Türk Solu ve Milliyetçilik

Paylaş:

Küresel Araştırmalar Merkezi Tezat toplantı dizisinin Mayıs ayı konuğu Öner Buçukcu oldu. Buçukcu, bu yıl içinde Afyon Kocatepe Üniversitesi Sosyoloji Bölümü’nde tamamladığı “Türkiye Sosyalist Solu ve Milliyetçilik: 1960-71” başlıklı doktora tezi çerçevesinde bir sunum gerçekleştirdi. Türk solunun milliyetçilikle ilişkisini tartıştığı sunumunda temel olarak solun seksen öncesinde evrenselci bir motivasyondan ziyade milliyetçi saiklerle hareket ettiğini ileri sürdü.

Öner Buçukcu konuşmasında ilk olarak Marksist literatürün milliyetçiliğe yaklaşımını üç ana hat ekseninde ele aldı. Bu literatürün ilk ürünlerinin kurucu babaları olarak niteleyebileceğimiz Marx ve Engels tarafından geliştirildiğini biliyoruz.
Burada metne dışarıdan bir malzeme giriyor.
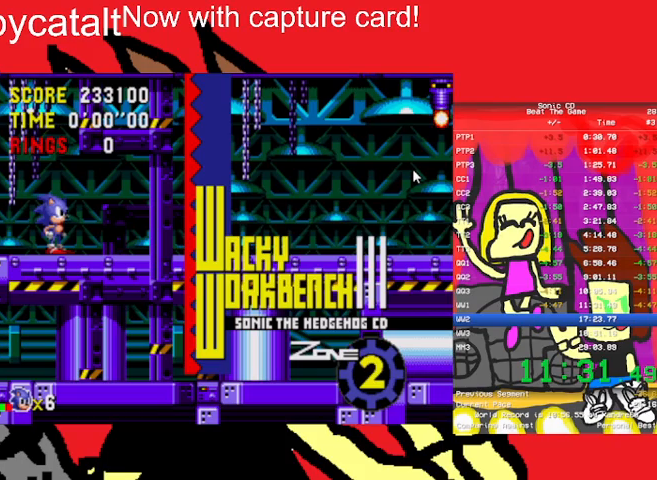
Gameplay with a controller (Nintendo layout); each line is a JSON object with the inputs held at the frame after it. "events" lists button and stick changes between this image and that frame as [ms after this image, input, new state], when the widget could be followed in between. Not read: L3 R3 START.
{"buttons": ["B", "DPAD_UP"], "events": [[133, "DPAD_UP", "down"], [200, "B", "down"], [300, "B", "up"], [367, "B", "down"], [433, "B", "up"], [467, "A", "down"], [500, "A", "up"], [500, "B", "down"]]}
Öner’e göre Marx ve Engels genel kanaatin aksine “ulusal sorunla” yakından ilgilenmişler ve bu mesele üzerine çeşitli kategoriler geliştirmişlerdir. Sınıflı toplumlardaki her olguyu farklı sınıflar açısından farklı değerlendiren Marx ve Engels, “ulus”u da sınıf prizmasından yansıtarak “burjuva ulus” ile “proleter ulus” arasında bir ayrıma gitmişlerdir. Bunun yanı sıra bu isimlerde Hegel’den etkilenerek kullandıkları “tarihsel millet”  ile “tarihsiz millet” kategorilerine de rastlamak mümkündür. Tarihsel milletler kapitalizme geçmiş ve devlet örgütlenmesini gerçekleştirmiştir. Tarihsiz milletler devlet aşamasına geçememiş ve kendi kendilerini yönetme kapasitesi olmayan etnografik, antropolojik topluluklar olarak kalmışlardır. Tarihsiz milletlerin bağımsız bir ünite olarak görülmeleri yanlıştır. Buna ilaveten Marx ve Engels’de “güçlü ülke milliyetçiliği” ile “zayıf ülke milliyetçiliği” gibi kategoriler de mevcuttur.  Sonraki literatürden farklı olarak bu isimler, daha ileri bir aşama olarak güçlü ülke milliyetçiliğini “ileri”, zayıf ülke milliyetçiliğini ise “gerici” olarak değerlendirmişlerdir.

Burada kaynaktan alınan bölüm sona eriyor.